François Vallejo, un regard à l’œuvre

Publié le 28/03/2025
Temps de lecture : 4mn
Près de trente ans après la sortie de son premier roman, François Vallejo a construit une œuvre dense au fil des seize romans aux sorties toujours remarquées. Dans son dernier livre, le Havrais d’adoption propose de suivre un couple improvisé, en fuite en Normandie face aux injonctions modernes, en quête d’une nouvelle vie.
© Anaïs Boileau / Flammarion

Votre seizième livre, Cet étrange dérangement, vient de paraître. Quel regard portez-vous sur votre œuvre ? La considérez-vous comme un « tout » avec un fil rouge ?

C’est vrai que j’essaie de constituer une dimension « œuvre », un ensemble qui ait sa cohérence. Même si les livres peuvent souvent sembler différents, j’essaie malgré tout de mettre en avant un certain type de personnage. La force des personnages est pour moi essentielle. J’essaie aussi de faire transparaître une forme d’écriture qui soit à la fois toujours la même et qui s’adapte à la situation particulière d’un livre. Pour moi, chaque livre est important en lui-même, mais il est dans le fil de l’autre et souvent je vois des liens, un livre a suscité l’autre.

Les deux protagonistes de Cet étrange dérangement, Blaise et Iris, se sentent en marge (de la société et de leurs familles) et se retirent en Normandie, pour vivre selon leurs propres règles… Qu’avez-vous souhaité mettre en évidence par cette trame narrative ?

À la suite de toute cette période de confinements et post-confinements, on a vu que beaucoup de gens, déstabilisés par la situation, n’avaient pas envie de reprendre leur vie d’avant, prenant conscience qu’elle était étriquée et pas forcément heureuse, avec le regard de leurs familles qui les rabaissait. J’ai voulu montrer cette envie de sortir d’une situation par un changement radical de vie.

Le poids des regards sur l’individu se fait sentir dans ce roman, le regard déformant des réseaux sociaux, ou le regard moralisateur des familles. C’est un marqueur de notre époque ?

Oui, c’est une thématique importante pour moi. La scène initiale, sur laquelle j’ai beaucoup travaillé, est cette femme [Iris] sur un toit, confrontée aux regards. Notamment le regard d’aujourd’hui, qui n’est pas le vrai regard mais le regard filtré par des smartphones. Dans cette histoire, tout le monde porte ce regard filtré sur elle, sauf un seul et c’est Blaise Astor [l’autre personnage principal]. L’écho de ces images capturées par les réseaux sociaux se retrouve régulièrement dans le livre. Les personnages sont confrontés à ce « filmage » de leur propre vie, une sorte d’intrusion, et c’est là que la question du jugement moral revient, car ce regard « d’objet » (le téléphone est un objet) vise d’abord à juger et souvent à dénigrer. C’est à cela que sont exposés les deux personnages par leur environnement.

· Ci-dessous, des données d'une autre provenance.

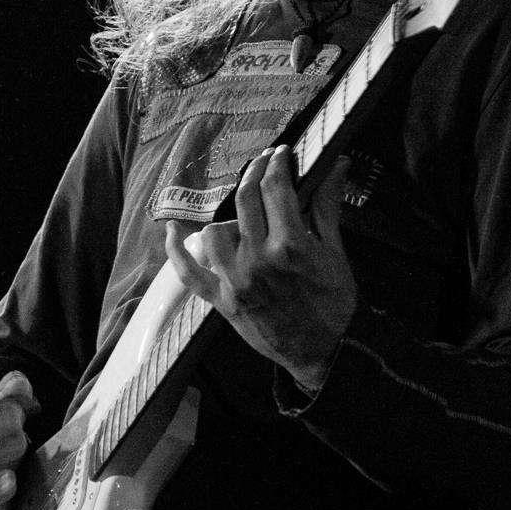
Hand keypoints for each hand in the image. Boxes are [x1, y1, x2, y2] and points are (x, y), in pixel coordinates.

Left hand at [165, 146, 356, 391]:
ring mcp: (235, 282)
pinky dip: (177, 252)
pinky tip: (174, 230)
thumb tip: (336, 166)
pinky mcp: (222, 302)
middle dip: (254, 173)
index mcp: (290, 246)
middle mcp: (257, 260)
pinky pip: (189, 274)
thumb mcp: (337, 254)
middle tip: (263, 165)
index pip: (275, 188)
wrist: (325, 354)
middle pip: (245, 200)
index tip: (280, 155)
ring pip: (215, 231)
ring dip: (229, 217)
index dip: (277, 164)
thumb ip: (328, 207)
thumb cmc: (336, 305)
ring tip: (245, 216)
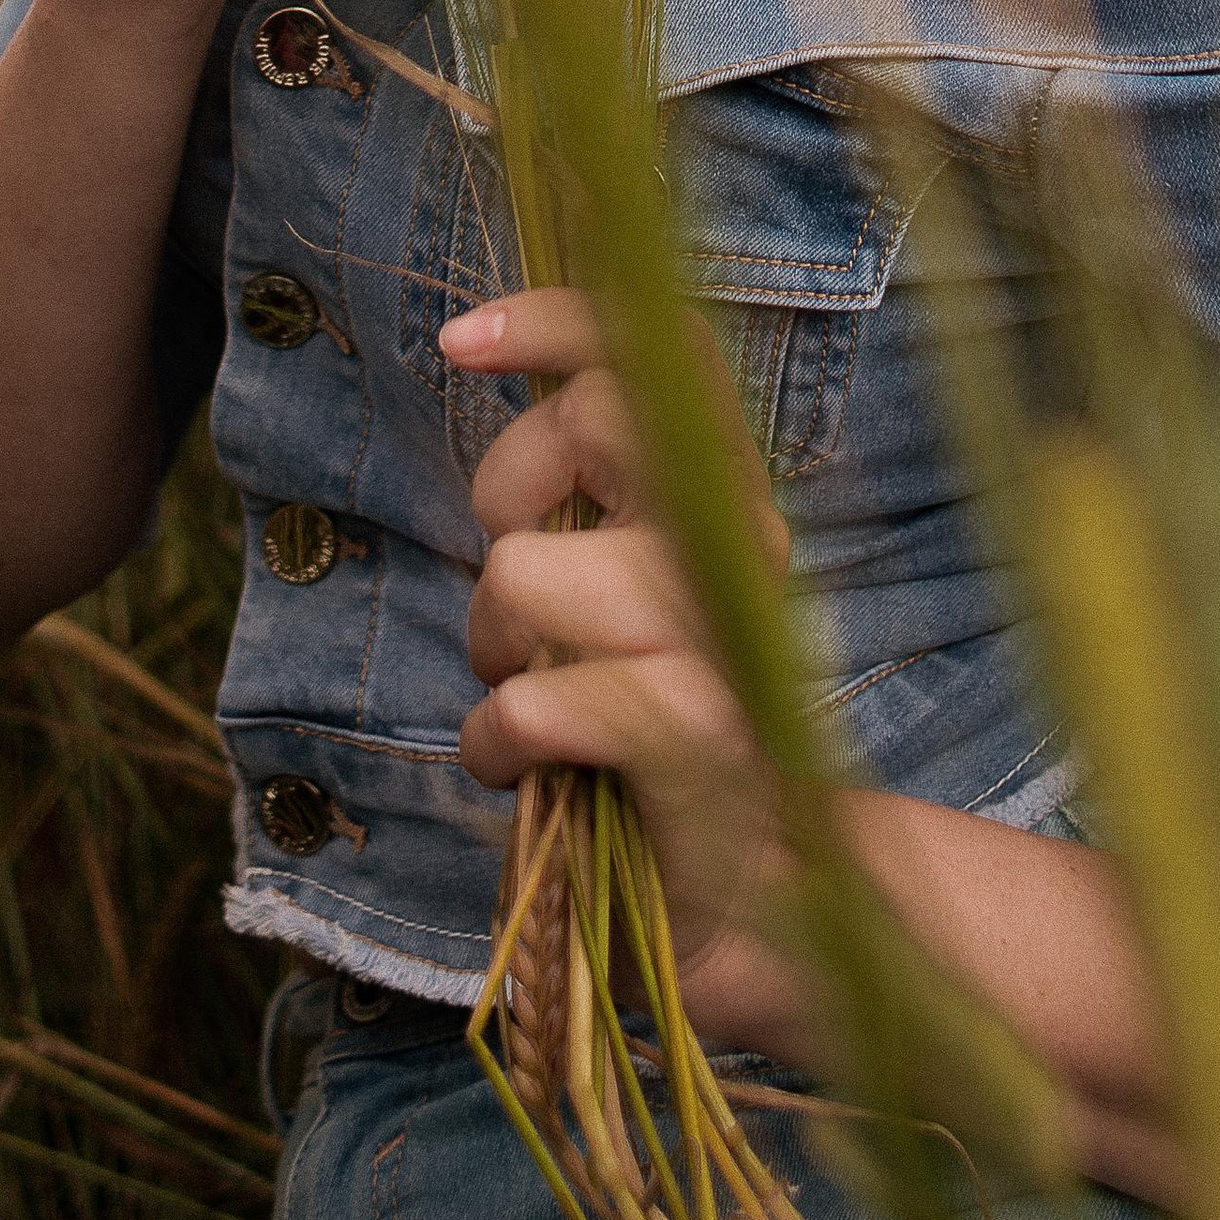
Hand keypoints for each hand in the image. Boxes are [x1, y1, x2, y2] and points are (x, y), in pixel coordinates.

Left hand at [444, 287, 792, 997]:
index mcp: (724, 501)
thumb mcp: (629, 594)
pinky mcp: (687, 734)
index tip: (459, 338)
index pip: (665, 351)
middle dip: (508, 485)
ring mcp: (716, 636)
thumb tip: (505, 419)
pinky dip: (496, 742)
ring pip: (526, 570)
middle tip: (520, 577)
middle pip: (596, 419)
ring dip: (493, 644)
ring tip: (526, 692)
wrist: (760, 900)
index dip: (559, 319)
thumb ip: (592, 506)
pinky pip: (531, 701)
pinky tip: (524, 767)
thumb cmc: (660, 734)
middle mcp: (735, 545)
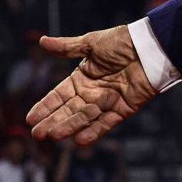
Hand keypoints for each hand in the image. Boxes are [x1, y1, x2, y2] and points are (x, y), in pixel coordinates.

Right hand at [27, 25, 156, 145]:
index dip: (45, 106)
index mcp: (82, 78)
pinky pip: (106, 124)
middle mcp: (91, 93)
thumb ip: (66, 47)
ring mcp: (106, 102)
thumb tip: (41, 40)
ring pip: (84, 118)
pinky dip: (94, 132)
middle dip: (53, 121)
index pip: (58, 95)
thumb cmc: (121, 42)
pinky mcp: (122, 110)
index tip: (30, 118)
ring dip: (69, 127)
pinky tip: (80, 140)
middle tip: (37, 134)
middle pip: (68, 110)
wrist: (150, 48)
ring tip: (54, 135)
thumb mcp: (91, 42)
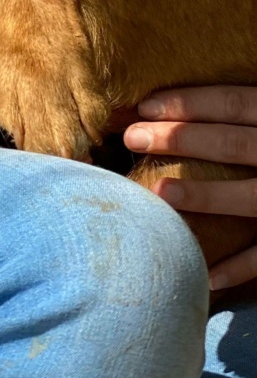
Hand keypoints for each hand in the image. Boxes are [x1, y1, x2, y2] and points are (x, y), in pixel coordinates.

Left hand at [125, 86, 256, 290]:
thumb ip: (250, 111)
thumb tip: (197, 101)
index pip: (237, 101)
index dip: (190, 102)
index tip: (144, 106)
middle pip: (235, 142)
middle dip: (179, 138)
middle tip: (132, 137)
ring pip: (252, 197)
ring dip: (203, 196)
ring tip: (156, 193)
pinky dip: (240, 269)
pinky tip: (205, 276)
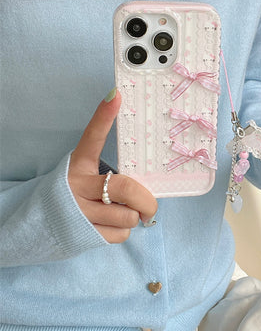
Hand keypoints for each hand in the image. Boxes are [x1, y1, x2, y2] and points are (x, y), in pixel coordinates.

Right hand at [68, 89, 157, 242]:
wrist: (39, 226)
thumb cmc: (75, 196)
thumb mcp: (85, 177)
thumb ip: (111, 176)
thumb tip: (146, 186)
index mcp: (79, 165)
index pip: (92, 137)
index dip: (104, 116)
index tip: (116, 95)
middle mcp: (77, 186)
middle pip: (126, 188)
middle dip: (147, 201)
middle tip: (150, 205)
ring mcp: (79, 211)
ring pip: (127, 216)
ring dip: (133, 218)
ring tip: (120, 214)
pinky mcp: (83, 235)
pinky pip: (120, 234)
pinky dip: (122, 232)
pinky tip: (109, 225)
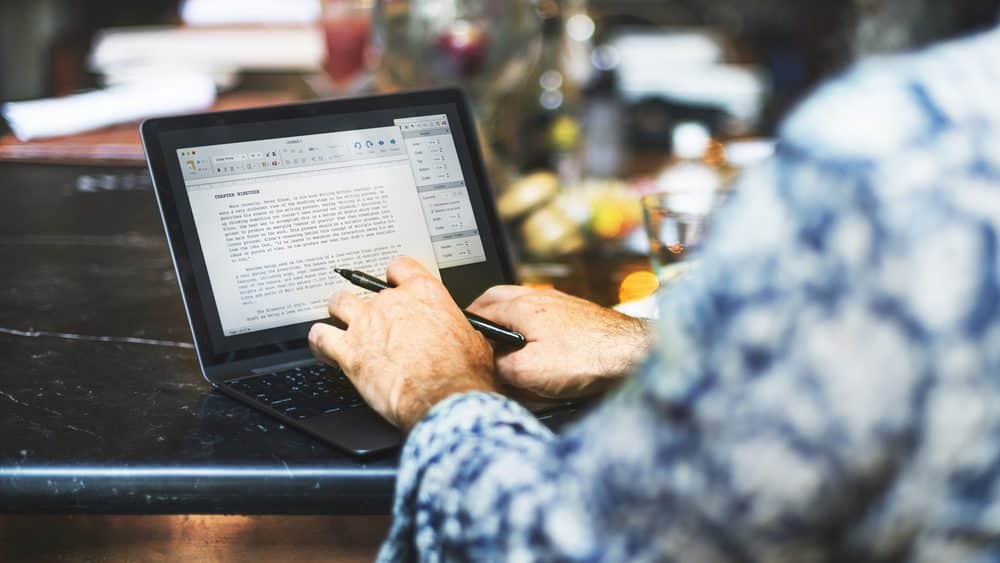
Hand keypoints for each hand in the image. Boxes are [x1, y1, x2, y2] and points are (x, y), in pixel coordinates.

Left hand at [308, 257, 495, 430]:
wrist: (444, 398)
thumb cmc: (461, 373)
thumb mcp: (472, 340)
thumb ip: (457, 329)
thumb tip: (462, 335)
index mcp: (424, 293)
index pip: (400, 267)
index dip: (394, 277)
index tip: (394, 286)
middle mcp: (391, 303)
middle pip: (365, 287)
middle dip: (367, 302)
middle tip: (372, 318)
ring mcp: (366, 325)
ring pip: (338, 303)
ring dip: (339, 313)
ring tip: (342, 325)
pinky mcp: (349, 352)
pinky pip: (320, 337)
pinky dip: (319, 342)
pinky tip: (324, 349)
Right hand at [467, 286, 652, 398]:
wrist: (633, 353)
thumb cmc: (592, 357)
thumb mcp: (529, 373)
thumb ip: (500, 368)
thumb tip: (489, 367)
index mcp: (521, 307)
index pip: (478, 308)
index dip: (464, 325)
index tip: (456, 338)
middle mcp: (539, 299)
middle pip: (497, 297)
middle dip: (481, 313)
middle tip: (472, 330)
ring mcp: (559, 305)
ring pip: (520, 304)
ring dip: (505, 317)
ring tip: (500, 339)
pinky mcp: (576, 316)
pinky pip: (541, 315)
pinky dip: (529, 325)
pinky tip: (534, 345)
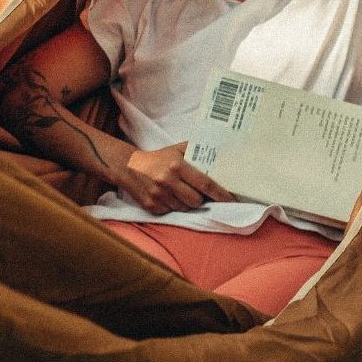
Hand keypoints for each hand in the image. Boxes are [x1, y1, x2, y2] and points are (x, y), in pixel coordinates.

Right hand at [116, 142, 234, 215]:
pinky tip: (169, 196)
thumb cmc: (160, 158)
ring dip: (187, 203)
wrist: (130, 167)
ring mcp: (159, 196)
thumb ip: (197, 150)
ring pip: (185, 208)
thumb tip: (221, 150)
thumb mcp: (178, 149)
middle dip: (201, 199)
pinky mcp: (151, 207)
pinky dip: (174, 207)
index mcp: (178, 166)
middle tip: (200, 194)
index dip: (220, 194)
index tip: (231, 200)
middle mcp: (168, 181)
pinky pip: (171, 212)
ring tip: (181, 192)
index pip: (205, 183)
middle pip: (196, 201)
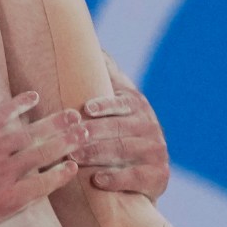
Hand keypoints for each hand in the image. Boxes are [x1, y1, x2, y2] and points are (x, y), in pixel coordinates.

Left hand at [0, 91, 81, 226]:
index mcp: (5, 200)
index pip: (44, 185)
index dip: (62, 175)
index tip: (75, 166)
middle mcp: (5, 172)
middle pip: (46, 154)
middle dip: (69, 142)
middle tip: (88, 131)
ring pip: (33, 132)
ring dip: (56, 122)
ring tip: (74, 115)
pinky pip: (6, 112)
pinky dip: (21, 103)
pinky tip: (33, 96)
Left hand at [66, 60, 170, 198]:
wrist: (146, 175)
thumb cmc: (119, 135)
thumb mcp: (117, 104)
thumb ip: (108, 77)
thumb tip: (94, 45)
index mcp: (138, 106)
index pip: (122, 102)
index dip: (105, 105)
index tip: (86, 109)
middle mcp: (150, 126)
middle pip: (119, 129)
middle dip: (92, 134)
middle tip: (68, 139)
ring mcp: (156, 152)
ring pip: (124, 152)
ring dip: (98, 155)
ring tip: (75, 158)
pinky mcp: (158, 176)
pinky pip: (136, 177)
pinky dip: (116, 179)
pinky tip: (97, 181)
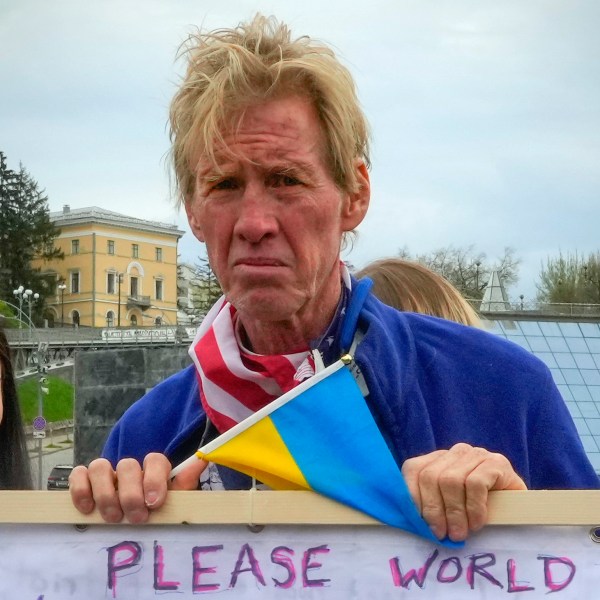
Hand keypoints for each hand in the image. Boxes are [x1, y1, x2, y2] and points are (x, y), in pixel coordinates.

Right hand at [69, 452, 207, 522]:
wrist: (136, 524)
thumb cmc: (157, 512)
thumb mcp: (176, 502)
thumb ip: (185, 483)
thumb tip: (201, 461)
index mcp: (153, 469)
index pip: (154, 460)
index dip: (153, 479)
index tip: (154, 503)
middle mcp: (130, 468)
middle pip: (126, 465)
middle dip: (131, 494)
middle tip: (137, 518)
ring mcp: (107, 474)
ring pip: (99, 466)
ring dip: (105, 494)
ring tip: (113, 517)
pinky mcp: (85, 482)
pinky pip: (78, 474)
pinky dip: (80, 489)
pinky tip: (88, 509)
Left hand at [402, 443, 525, 541]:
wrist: (521, 506)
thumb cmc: (479, 510)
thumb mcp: (449, 505)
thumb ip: (431, 505)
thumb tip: (412, 522)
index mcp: (438, 458)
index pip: (413, 469)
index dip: (413, 498)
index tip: (419, 524)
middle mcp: (455, 452)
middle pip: (430, 476)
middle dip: (434, 510)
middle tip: (442, 534)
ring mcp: (476, 454)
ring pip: (451, 480)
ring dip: (454, 512)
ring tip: (460, 533)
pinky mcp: (496, 462)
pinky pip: (476, 484)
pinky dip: (473, 508)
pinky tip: (477, 523)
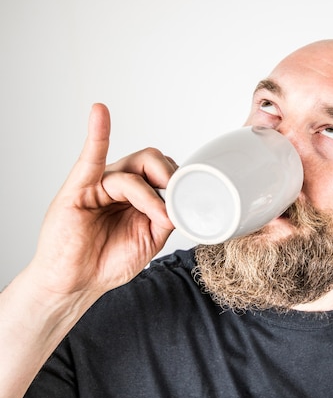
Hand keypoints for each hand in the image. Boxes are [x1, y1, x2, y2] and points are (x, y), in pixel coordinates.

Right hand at [27, 103, 176, 298]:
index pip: (162, 170)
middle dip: (170, 177)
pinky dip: (97, 134)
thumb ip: (166, 219)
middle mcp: (119, 184)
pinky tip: (100, 113)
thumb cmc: (108, 261)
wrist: (77, 284)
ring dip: (151, 194)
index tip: (191, 198)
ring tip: (159, 217)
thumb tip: (183, 204)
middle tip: (178, 200)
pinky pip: (90, 158)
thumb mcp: (150, 240)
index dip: (179, 180)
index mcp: (137, 193)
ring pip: (131, 171)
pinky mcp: (78, 190)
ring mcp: (98, 185)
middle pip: (150, 160)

Vous publiez depuis le début vos livres chez Viviane Hamy. Quelle est votre relation avec cette maison d’édition ?

Une fidélité et une profondeur se sont installées dans la relation. J’ai longtemps eu une relation strictement personnelle avec l’éditrice elle-même, qui m’a accueilli et lancé dans ce monde littéraire, avec qui j’ai beaucoup travaillé sur mes livres. Elle s’est retirée depuis, mais je continue dans la même maison. J’ai un échange fort et concret sur les manuscrits avec la nouvelle éditrice.

Avez-vous plus de temps pour écrire depuis que vous avez arrêté d’enseigner, l’an dernier ?

Ce serait un piège de croire qu’avec plus de temps pour écrire on va s’y consacrer tout le temps. J’apprécie d’avoir plus de temps « ouvert ». Si je veux me mettre à travailler, je vais me donner un temps plus large qu’avant. Je n’ai pas l’intention d’écrire deux livres par an sous prétexte que j’aurai le temps de le faire. Je pense qu’il faut garder cette durée, qu’on a devant soi, et l’exploiter mieux qu’avant, mais je ne veux pas en faire plus.

Propos recueillis par Valérie Schmitt

Bio express

François Vallejo est né au Mans en 1960. Il a enseigné les lettres classiques jusqu’en 2024. Le Havre, sa ville d’adoption, a servi de cadre à son premier roman, Vacarme dans la salle de bal, paru en septembre 1998.
En 2001, François Vallejo a reçu le prix Roman France Télévisions pour Madame Angeloso.
En 2004, il a obtenu le prix des Libraires et le prix Culture & Bibliothèque pour Groom et, en 2007, le prix du Livre Inter pour Ouest.